The lion metaphor suggested fierce protection and provision. The sea metaphor contained both calm and power. The boulder metaphor highlighted the repetitive, effortful nature of some negotiations.
One participant noted that their metaphor (the lion) made them realise their approach might not be the most effective. This self-awareness is exactly what clean language can unlock.
Cairns-Lee suggested considering more collaborative metaphors: a bridge connecting perspectives, a dance requiring responsiveness and timing, a puzzle in which pieces need to fit together.
Compare these to combat metaphors like ‘negotiation is war’ or ‘playing your cards right,’ which suggest winners and losers rather than mutual solutions.
Practical steps to start using clean language
Here’s what you can do this week:
- Notice your assumptions
Start paying attention to the assumptions you make in conversations.
What are you taking for granted?
What are you assuming you understand without checking?
- Listen for metaphors
Notice the metaphors you and others use.
How are these metaphors framing the conversation?
Are they helping or hindering?
- Practice the five questions
Start using the five clean language questions in everyday conversations.
Try them at dinner with family or in team meetings before using them in high-stakes negotiations.
- Explore your own metaphor
Ask yourself: When I’m negotiating at my best, I’m like what?
Then explore that metaphor further. What kind of [X] is that? Is there anything else about it?
Consider drawing it to gain more insight.
- Use exact words
Instead of paraphrasing, practice repeating people’s exact words with genuine curiosity.
This takes practice, but is worthwhile because it creates a powerful sense of being heard.
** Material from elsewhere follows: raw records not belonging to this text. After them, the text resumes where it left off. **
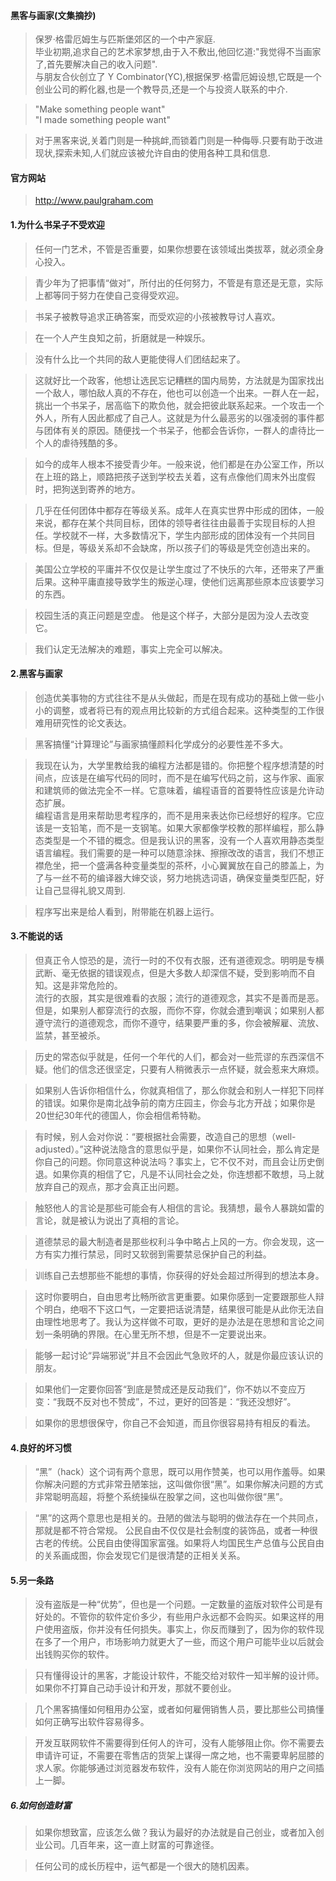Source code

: #### 黑客与画家(文集摘抄)
> 保罗·格雷厄姆生与匹斯堡郊区的一个中产家庭.    
> 毕业初期,追求自己的艺术家梦想,由于入不敷出,他回忆道:"我觉得不当画家了,首先要解决自己的收入问题".  
> 与朋友合伙创立了 Y Combinator(YC),根据保罗·格雷厄姆设想,它既是一个创业公司的孵化器,也是一个教导员,还是一个与投资人联系的中介.

> "Make something people want"  
> "I made something people want"    

> 对于黑客来说,关着门则是一种挑衅,而锁着门则是一种侮辱.只要有助于改进现状,探索未知,人们就应该被允许自由的使用各种工具和信息.    

#### 官方网站
> http://www.paulgraham.com

#### 1.为什么书呆子不受欢迎
> 任何一门艺术，不管是否重要，如果你想要在该领域出类拔萃，就必须全身心投入。    

> 青少年为了把事情“做对”，所付出的任何努力，不管是有意还是无意，实际上都等同于努力在使自己变得受欢迎。

> 书呆子被教导追求正确答案，而受欢迎的小孩被教导讨人喜欢。

> 在一个人产生良知之前，折磨就是一种娱乐。

> 没有什么比一个共同的敌人更能使得人们团结起来了。

> 这就好比一个政客，他想让选民忘记糟糕的国内局势，方法就是为国家找出一个敌人，哪怕敌人真的不存在，他也可以创造一个出来。一群人在一起，挑出一个书呆子，居高临下的欺负他，就会把彼此联系起来。一个攻击一个外人，所有人因此都成了自己人。这就是为什么最恶劣的以强凌弱的事件都与团体有关的原因。随便找一个书呆子，他都会告诉你，一群人的虐待比一个人的虐待残酷的多。

> 如今的成年人根本不接受青少年。一般来说，他们都是在办公室工作，所以在上班的路上，顺路把孩子送到学校去关着，这有点像他们周末外出度假时，把狗送到寄养的地方。

> 几乎在任何团体中都存在等级关系。成年人在真实世界中形成的团体，一般来说，都存在某个共同目标，团体的领导者往往由最善于实现目标的人担任。学校就不一样，大多数情况下，学生内部形成的团体没有一个共同目标。但是，等级关系却不会缺席，所以孩子们的等级是凭空创造出来的。

> 美国公立学校的平庸并不仅仅是让学生度过了不快乐的六年，还带来了严重后果。这种平庸直接导致学生的叛逆心理，使他们远离那些原本应该要学习的东西。

> 校园生活的真正问题是空虚。 他是这个样子，大部分是因为没人去改变它。

> 我们认定无法解决的难题，事实上完全可以解决。

#### 2.黑客与画家
> 创造优美事物的方式往往不是从头做起，而是在现有成功的基础上做一些小小的调整，或者将已有的观点用比较新的方式组合起来。这种类型的工作很难用研究性的论文表达。

> 黑客搞懂“计算理论”与画家搞懂颜料化学成分的必要性差不多大。

> 我现在认为，大学里教给我的编程方法都是错的。你把整个程序想清楚的时间点，应该是在编写代码的同时，而不是在编写代码之前，这与作家、画家和建筑师的做法完全不一样。它意味着，编程语音的首要特性应该是允许动态扩展。    
> 编程语言是用来帮助思考程序的，而不是用来表达你已经想好的程序。它应该是一支铅笔，而不是一支钢笔。如果大家都像学校教的那样编程，那么静态类型是一个不错的概念。但是我认识的黑客，没有一个人喜欢用静态类型语言编程。我们需要的是一种可以随意涂抹、擦擦改改的语言，我们不想正襟危坐，把一个盛满各种变量类型的茶杯，小心翼翼放在自己的膝盖上，为了与一丝不苟的编译器大婶交谈，努力地挑选词语，确保变量类型匹配，好让自己显得礼貌又周到.

> 程序写出来是给人看到，附带能在机器上运行。

#### 3.不能说的话
> 但真正令人惊恐的是，流行一时的不仅有衣服，还有道德观念。明明是专横武断、毫无依据的错误观点，但是大多数人却深信不疑，受到影响而不自知。这是非常危险的。    
> 流行的衣服，其实是很难看的衣服；流行的道德观念，其实不是善而是恶。但是，如果别人都穿流行的衣服，而你不穿，你就会遭到嘲讽；如果别人都遵守流行的道德观念，而你不遵守，结果要严重的多，你会被解雇、流放、监禁，甚至被杀。

> 历史的常态似乎就是，任何一个年代的人们，都会对一些荒谬的东西深信不疑。他们的信念还很坚定，只要有人稍微表示一点怀疑，就会惹来大麻烦。

> 如果别人告诉你相信什么，你就真相信了，那么你就会和别人一样犯下同样的错误。如果你是南北战争前的南方庄园主，你会与北方开战；如果你是20世纪30年代的德国人，你会相信希特勒。

> 有时候，别人会对你说：“要根据社会需要，改造自己的思想（well-adjusted）。”这种说法隐含的意思似乎是，如果你不认同社会，那么肯定是你自己的问题。你同意这种说法吗？事实上，它不仅不对，而且会让历史倒退。如果你真的相信了它，凡是不认同社会之处，你连想都不敢想，马上就放弃自己的观点，那才会真正出问题。

> 触怒他人的言论是那些可能会有人相信的言论。我猜想，最令人暴跳如雷的言论，就是被认为说出了真相的言论。

> 道德禁忌的最大制造者是那些权利斗争中略占上风的一方。你会发现，这一方有实力推行禁忌，同时又软弱到需要禁忌保护自己的利益。

> 训练自己去想那些不能想的事情，你获得的好处会超过所得到的想法本身。

> 这时你要明白，自由思考比畅所欲言更重要。如果你感到一定要跟那些人辩个明白，绝咽不下这口气，一定要把话说清楚，结果很可能是从此你无法自由理性地思考了。我认为这样做不可取，更好的是办法是在思想和言论之间划一条明确的界限。在心里无所不想，但是不一定要说出来。

> 能够一起讨论“异端邪说”并且不会因此气急败坏的人，就是你最应该认识的朋友。

> 如果他们一定要你回答“到底是赞成还是反动我们”，你不妨以不变应万变：“我既不反对也不赞成”，不过，更好的回答是：“我还没想好”。

> 如果你的思想很保守，你自己不会知道，而且你很容易持有相反的看法。

#### 4.良好的坏习惯
> “黑”（hack）这个词有两个意思，既可以用作赞美，也可以用作羞辱。如果你解决问题的方式非常丑陋笨拙，这叫做你很“黑”。如果你解决问题的方式非常聪明高超，将整个系统操纵在股掌之间，这也叫做你很“黑”。

> “黑”的这两个意思也是相关的。丑陋的做法与聪明的做法存在一个共同点，那就是都不符合常规。
> 公民自由不仅仅是社会制度的装饰品，或者一种很古老的传统。公民自由使得国家富强。如果将人均国民生产总值与公民自由的关系画成图，你会发现它们是很清楚的正相关关系。

#### 5.另一条路
> 没有盗版是一种“优势”，但也是一个问题。一定数量的盗版对软件公司是有好处的。不管你的软件定价多少，有些用户永远都不会购买。如果这样的用户使用盗版，你并没有任何损失。事实上，你反而赚到了，因为你的软件现在多了一个用户，市场影响力就更大了一些，而这个用户可能毕业以后就会出钱购买你的软件。

> 只有懂得设计的黑客，才能设计软件，不能交给对软件一知半解的设计师。如果你不打算自己动手设计和开发，那就不要创业。

> 几个黑客搞懂如何租用办公室，或者如何雇佣销售人员，要比那些公司搞懂如何正确写出软件容易得多。

> 开发互联网软件不需要得到任何人的许可，没有人能够阻止你。你不需要去申请许可证，不需要在零售店的货架上谋得一席之地，也不需要卑躬屈膝的求人家。你能够通过浏览器发布软件，没有人能在你浏览网站的用户之间插上一脚。

##### 6.如何创造财富
> 如果你想致富，应该怎么做？我认为最好的办法就是自己创业，或者加入创业公司。几百年来，这一直上财富的可靠途径。

> 任何公司的成长历程中，运气都是一个很大的随机因素。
Clean language in multilingual contexts
Humanitarian negotiators often work through translators or in multilingual settings. Clean language becomes even more valuable in these contexts, because metaphors are often culturally specific.
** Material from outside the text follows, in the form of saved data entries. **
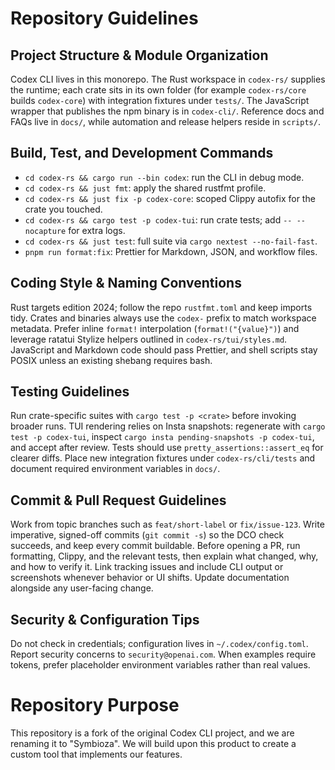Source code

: # Repository Guidelines

## Project Structure & Module Organization

Codex CLI lives in this monorepo. The Rust workspace in `codex-rs/` supplies the runtime; each crate sits in its own folder (for example `codex-rs/core` builds `codex-core`) with integration fixtures under `tests/`. The JavaScript wrapper that publishes the npm binary is in `codex-cli/`. Reference docs and FAQs live in `docs/`, while automation and release helpers reside in `scripts/`.

## Build, Test, and Development Commands

- `cd codex-rs && cargo run --bin codex`: run the CLI in debug mode.
- `cd codex-rs && just fmt`: apply the shared rustfmt profile.
- `cd codex-rs && just fix -p codex-core`: scoped Clippy autofix for the crate you touched.
- `cd codex-rs && cargo test -p codex-tui`: run crate tests; add `-- --nocapture` for extra logs.
- `cd codex-rs && just test`: full suite via `cargo nextest --no-fail-fast`.
- `pnpm run format:fix`: Prettier for Markdown, JSON, and workflow files.

## Coding Style & Naming Conventions

Rust targets edition 2024; follow the repo `rustfmt.toml` and keep imports tidy. Crates and binaries always use the `codex-` prefix to match workspace metadata. Prefer inline `format!` interpolation (`format!("{value}")`) and leverage ratatui Stylize helpers outlined in `codex-rs/tui/styles.md`. JavaScript and Markdown code should pass Prettier, and shell scripts stay POSIX unless an existing shebang requires bash.

## Testing Guidelines

Run crate-specific suites with `cargo test -p <crate>` before invoking broader runs. TUI rendering relies on Insta snapshots: regenerate with `cargo test -p codex-tui`, inspect `cargo insta pending-snapshots -p codex-tui`, and accept after review. Tests should use `pretty_assertions::assert_eq` for clearer diffs. Place new integration fixtures under `codex-rs/cli/tests` and document required environment variables in `docs/`.

## Commit & Pull Request Guidelines

Work from topic branches such as `feat/short-label` or `fix/issue-123`. Write imperative, signed-off commits (`git commit -s`) so the DCO check succeeds, and keep every commit buildable. Before opening a PR, run formatting, Clippy, and the relevant tests, then explain what changed, why, and how to verify it. Link tracking issues and include CLI output or screenshots whenever behavior or UI shifts. Update documentation alongside any user-facing change.

## Security & Configuration Tips

Do not check in credentials; configuration lives in `~/.codex/config.toml`. Report security concerns to `security@openai.com`. When examples require tokens, prefer placeholder environment variables rather than real values.

# Repository Purpose

This repository is a fork of the original Codex CLI project, and we are renaming
it to "Symbioza". We will build upon this product to create a custom tool that
implements our features.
During the webinar, one participant described being like ‘the August sea,’ which meant calm and refreshing to someone from Greece but suggested flooding and uncontrolled emotion to someone from Sudan. This demonstrates why listening attentively and asking ‘What kind of sea is that?’ is so important.
When working with a translator, brief them on the clean language approach. Ask them to translate the speaker’s exact words and metaphors as literally as possible, rather than interpreting or paraphrasing. This helps you understand how the speaker actually thinks about the situation.
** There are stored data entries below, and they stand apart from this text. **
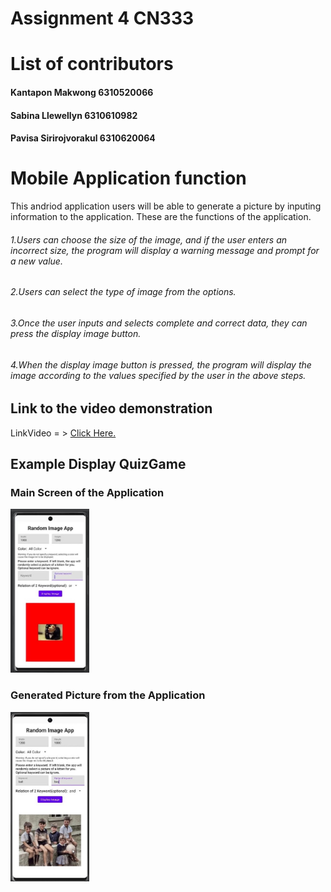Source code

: # Assignment 4 CN333

# List of contributors
#### Kantapon Makwong 6310520066
#### Sabina Llewellyn 6310610982
#### Pavisa Sirirojvorakul 6310620064

# Mobile Application function
This andriod application users will be able to generate a picture by inputing information to the application.
These are the functions of the application.

###### 1.Users can choose the size of the image, and if the user enters an incorrect size, the program will display a warning message and prompt for a new value.
###### 2.Users can select the type of image from the options.
###### 3.Once the user inputs and selects complete and correct data, they can press the display image button.
###### 4.When the display image button is pressed, the program will display the image according to the values specified by the user in the above steps.


## Link to the video demonstration 
LinkVideo = > [Click Here.](https://youtu.be/Ov8B12nG7io)

## Example Display QuizGame

### Main Screen of the Application
<img src = "MainScreen.png" alt ="MainScreen" width = "25%" Height ="25%">

### Generated Picture from the Application
<img src = "GeneratePic.png" alt ="GenPic" width = "25%" Height ="25%">
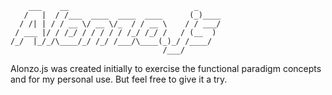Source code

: 	    ___    __                            _     
	   /   |  / /___  ____  ____  ____      (_)____
	  / /| | / / __ \/ __ \/_  / / __ \    / / ___/
	 / ___ |/ / /_/ / / / / / /_/ /_/ /   / (__  ) 
	/_/  |_/_/\____/_/ /_/ /___/\____(_)_/ /____/  
	                                  /___/     

Alonzo.js was created initially to exercise the functional paradigm concepts and for my personal use. But feel free to give it a try.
Supporting humanitarian principles through clean language
Clean language supports core humanitarian principles:
Neutrality:
By using the other person’s exact words without adding your own interpretations, you maintain a neutral stance.
Impartiality:
Clean language helps you understand all perspectives equally, without imposing judgement on whose needs matter more.
Independence:
By not introducing your own agenda through leading questions, you preserve the independence of the conversation.
The simplicity beneath complexity
David Grove, the founder of clean language, said:
‘The questions are simple because people are complex enough.’
You don’t need complicated techniques to have better conversations. You need to notice your assumptions, listen exquisitely, pay attention to metaphors, and ask simple questions using the other person’s exact words.
As Cairns-Lee emphasised, this takes practice. Clean language looks effortless, like a swan gliding across water, but there’s work happening beneath the surface.
The words you choose really do open doors, or close them. Choose wisely, listen deeply, and notice what changes.
Start small. Notice one assumption today. Try one clean language question this week. Listen for metaphor in your next negotiation.